The type of question influences the type of study design:
If many research studies exist on the topic, you may discover that a systematic review, a meta-analysis, or current guidelines have been published to answer your question.
Systematic review - a summary of similar research studies which answer a specific clinical question. This type of review uses explicit methods to perform a thorough literature search. The details of the search, a critical appraisal of the individual studies, and a recommendation for clinical practice can be found in the article.

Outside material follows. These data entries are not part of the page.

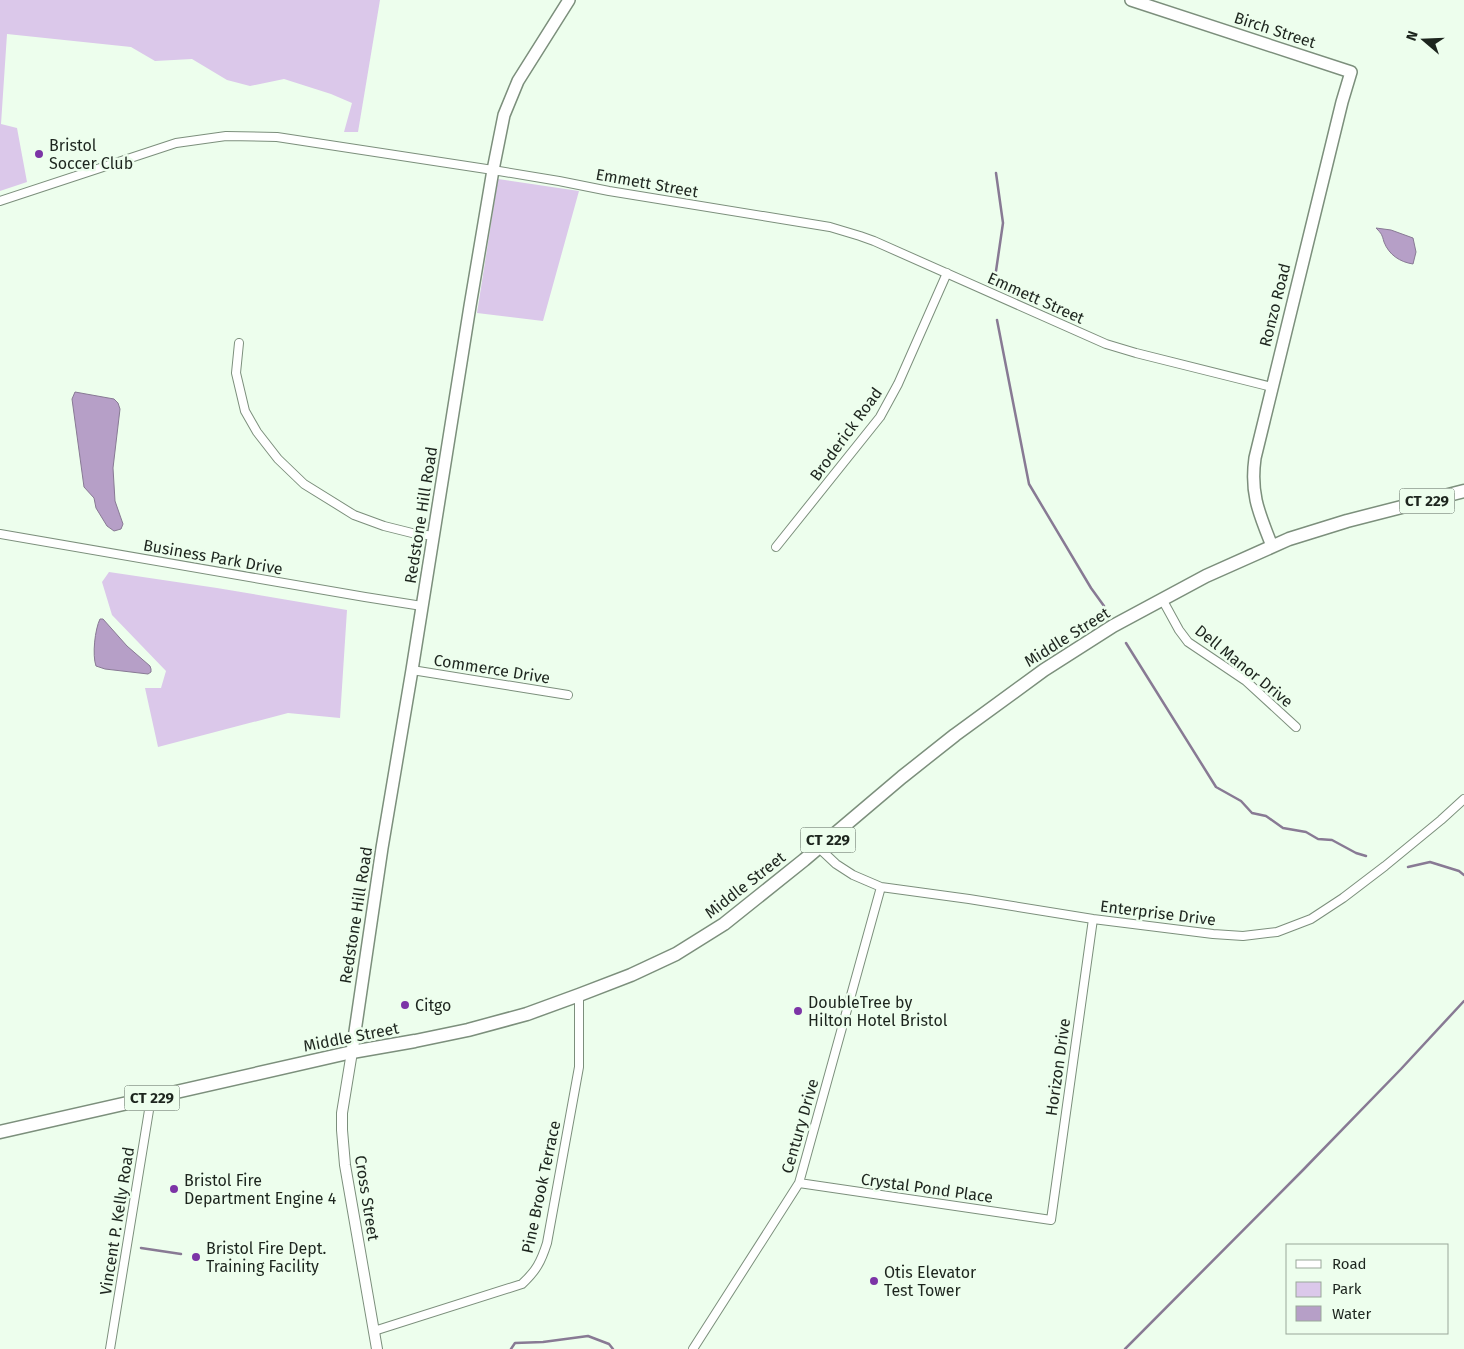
<svg xmlns="http://www.w3.org/2000/svg" width="1464" height="1349" viewBox="0 0 1464 1349" font-family="'Fira Sans',sans-serif">
<style>
.green{fill:#dbc8ea}
.water{fill:#b69fc7;stroke:#887a94}
.lines{fill:none;stroke-linecap:round;stroke-linejoin:round}
.stream{stroke:#887a94;stroke-width:2.5}
.minor-casing{stroke:#7c8f7c;stroke-width:10}
.tertiary-casing{stroke:#7c8f7c;stroke-width:12}
.secondary-casing{stroke:#7c8f7c;stroke-width:14}
.primary-casing{stroke:#7c8f7c;stroke-width:15}
.minor{stroke:#fff;stroke-width:8}
.tertiary{stroke:#fff;stroke-width:10}
.secondary{stroke:#fff;stroke-width:11}
.primary{stroke:#fff;stroke-width:12}
.poi-dot{fill:#7c34a6;stroke:#edfeed;stroke-width:2}
.labels{text-anchor:middle;dominant-baseline:central;stroke-width:5;stroke-linejoin:round;paint-order:stroke}
.shield{fill:#edfeed;stroke:#5b665c;stroke-width:1}
.shield-label{font-size:15px;font-weight:bold;fill:#1d251e}
.street-label{font-size:16px;fill:#1d251e;stroke:#edfeed}
.poi-label{font-size:16px;fill:#1d251e;stroke:#edfeed;text-anchor:start}
</style>
<rect width="100%" height="100%" fill="#edfeed"/>
<path class="green" d="M0,0H380L358,132H344L352,103L331,94L284,79L250,86L227,80L192,59L155,61L131,47L7,34L1,124L17,128L27,182L0,191Z
M498,179L579,191L543,321L477,313Z
M109,572L217,588L347,610L340,718L288,713L158,747L145,688H161L166,671L112,615L102,582Z"/>
<path class="water" d="M1376,228L1391,230L1413,238L1416,252L1413,264C1400,262 1389,255 1384,242C1382,235 1382,234 1376,228Z
M75,392L114,399L118,403L120,409L113,468L115,501L123,524L121,529L114,531L107,526L96,508L94,498L84,487L72,399Z
M100,619H103L127,646L150,666L151,669V672L148,674L105,669L96,666C92,655 95,629 100,619Z"/>
<g class="lines">
<path class="stream" d="M996,271L1003,223L996,173
M997,320L1029,484L1091,588L1104,606
M1126,643L1216,787L1241,801L1252,813L1266,816L1283,828L1306,832L1318,839L1332,840L1356,853L1366,856
M1408,867L1430,862L1459,871L1464,875
M141,1248L181,1254
M511,1349L515,1343L543,1342L588,1336L609,1344L613,1349
M1125,1349L1303,1170L1401,1069L1464,1001"/>
<g class="minor-casing">
<path id="minor" d="M0,201L176,143L226,136L277,137L493,170L559,181L609,191L830,227L860,236L874,241L1106,344L1136,353L1272,387
M239,343L236,373L245,411L257,432L278,459L304,484L354,515L384,526L412,533L434,536
M0,534L365,597L422,606
M776,547L880,417L898,384L947,273
M1162,599L1179,630L1188,642L1246,681L1296,727
M412,670L568,695
M819,848L836,864L853,875L881,887L969,899L1093,919L1213,934L1243,936L1277,932L1311,919L1343,898L1385,866L1441,820L1464,799
M799,1183L1051,1220L1093,919
M374,1331L522,1284C536,1271 541,1262 547,1243L579,1067V995
M110,1349L151,1098
M693,1349L799,1183L881,887"/>
</g>
<g class="tertiary-casing">
<path id="tertiary" d="M352,1052L342,1113V1130L345,1165L377,1349"/>
</g>
<g class="secondary-casing">
<path id="secondary" d="M1131,0L1351,72L1342,102L1255,458C1250,494 1259,513 1272,546
M352,1052L382,848L412,670L470,306L493,170L504,115L518,81L569,0"/>
</g>
<g class="primary-casing">
<path id="primary" d="M0,1132L352,1052L415,1041L468,1030L527,1014L579,995L631,975L676,954L724,924L804,860L902,777L955,735L1044,670L1113,626L1206,576L1289,539L1347,521L1464,491"/>
</g>
<use href="#minor" class="minor"/>
<use href="#tertiary" class="tertiary"/>
<use href="#secondary" class="secondary"/>
<use href="#primary" class="primary"/>
</g>
<g class="poi-dot">
<circle cx="39" cy="154" r="5"/>
<circle cx="405" cy="1005" r="5"/>
<circle cx="798" cy="1011" r="5"/>
<circle cx="174" cy="1189" r="5"/>
<circle cx="196" cy="1257" r="5"/>
<circle cx="874" cy="1281" r="5"/>
</g>
<g class="labels">
<g class="shield">
<rect x="1399.5" y="488.5" width="55" height="25" rx="4"/>
<rect x="800.5" y="827.5" width="55" height="25" rx="4"/>
<rect x="124.5" y="1085.5" width="55" height="25" rx="4"/>
</g>
<g class="shield-label">
<text x="1427" y="501">CT 229</text>
<text x="828" y="840">CT 229</text>
<text x="152" y="1098">CT 229</text>
</g>
<g class="street-label">
<text transform="translate(1275 30) rotate(18)">Birch Street</text>
<text transform="translate(647 183) rotate(10)">Emmett Street</text>
<text transform="translate(1036 298) rotate(24)">Emmett Street</text>
<text transform="translate(1275 305) rotate(-76)">Ronzo Road</text>
<text transform="translate(846 434) rotate(-54)">Broderick Road</text>
<text transform="translate(421 515) rotate(-81)">Redstone Hill Road</text>
<text transform="translate(213 557) rotate(10)">Business Park Drive</text>
<text transform="translate(1067 637) rotate(-32)">Middle Street</text>
<text transform="translate(1244 666) rotate(39)">Dell Manor Drive</text>
<text transform="translate(492 669) rotate(9)">Commerce Drive</text>
<text transform="translate(745 885) rotate(-38)">Middle Street</text>
<text transform="translate(1158 913) rotate(7)">Enterprise Drive</text>
<text transform="translate(356 915) rotate(-81)">Redstone Hill Road</text>
<text transform="translate(351 1037) rotate(-11)">Middle Street</text>
<text transform="translate(1058 1067) rotate(-82)">Horizon Drive</text>
<text transform="translate(800 1126) rotate(-74)">Century Drive</text>
<text transform="translate(541 1187) rotate(-78)">Pine Brook Terrace</text>
<text transform="translate(927 1188) rotate(8)">Crystal Pond Place</text>
<text transform="translate(367 1198) rotate(81)">Cross Street</text>
<text transform="translate(117 1221) rotate(-81)">Vincent P. Kelly Road</text>
</g>
<g class="poi-label">
<text x="49" y="145">Bristol<tspan x="49" dy="18">Soccer Club</tspan></text>
<text x="808" y="1002">DoubleTree by<tspan x="808" dy="18">Hilton Hotel Bristol</tspan></text>
<text x="415" y="1005">Citgo</text>
<text x="184" y="1180">Bristol Fire<tspan x="184" dy="18">Department Engine 4</tspan></text>
<text x="206" y="1248">Bristol Fire Dept.<tspan x="206" dy="18">Training Facility</tspan></text>
<text x="884" y="1272">Otis Elevator<tspan x="884" dy="18">Test Tower</tspan></text>
</g>
</g>
<rect x="1286" y="1244" width="162" height="90" fill="#edfeed" stroke="#9aa79a"/>
<rect x="1296" y="1260" width="25" height="8" fill="#ffffff" stroke="#9aa79a"/>
<text x="1332" y="1269" font-size="15" fill="#1d251e">Road</text>
<rect x="1296" y="1282" width="25" height="15" fill="#dbc8ea" stroke="#9aa79a"/>
<text x="1332" y="1294" font-size="15" fill="#1d251e">Park</text>
<rect x="1296" y="1306" width="25" height="15" fill="#b69fc7" stroke="#9aa79a"/>
<text x="1332" y="1319" font-size="15" fill="#1d251e">Water</text>
<g transform="translate(1424 40) rotate(289)" stroke="#edfeed" stroke-width="4" paint-order="stroke">
<path d="M0-4L9 19L0 12L-9 19Z" fill="#1d251e"/>
<text y="-8" font-size="14" font-weight="bold" text-anchor="middle" fill="#1d251e">N</text>
</g>
</svg>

Meta-analysis - A review of the literature that uses quantitative methods to summarize the pooled results of the studies. The studies can come from a systematic review or from a different defined group of studies.
Guidelines - As defined by the Institute of Medicine (IOM), "Clinical practice guidelines are statements that include recommendations intended to optimize patient care. They are informed by a systematic review of evidence and an assessment of the benefits and harms of alternative care options. Because of the large number of clinical practice guidelines available, practitioners and other guideline users find it challenging to determine which guidelines are of high quality."1 In its report Clinical Practice Guidelines We Can Trust, the IOM presents recommended standards for determining the quality of clinical practice guidelines. 1
References:
1. Institute of Medicine. Clinical Practice Guidelines We Can Trust: Report at a Glance. 2011, March 23. https://www.nap.edu/read/13058/chapter/12#p2001dee49970213001
SPIDER
Sample: The group of people you are interested in studying
Phenomenon of Interest: The topic of research
Design: Technique used to gather the data, such as focus groups, interviews, observations, etc.
Evaluation: Outcome
Research Type: Qualitative research types include phenomenology, ethnography, grounded theory, etc.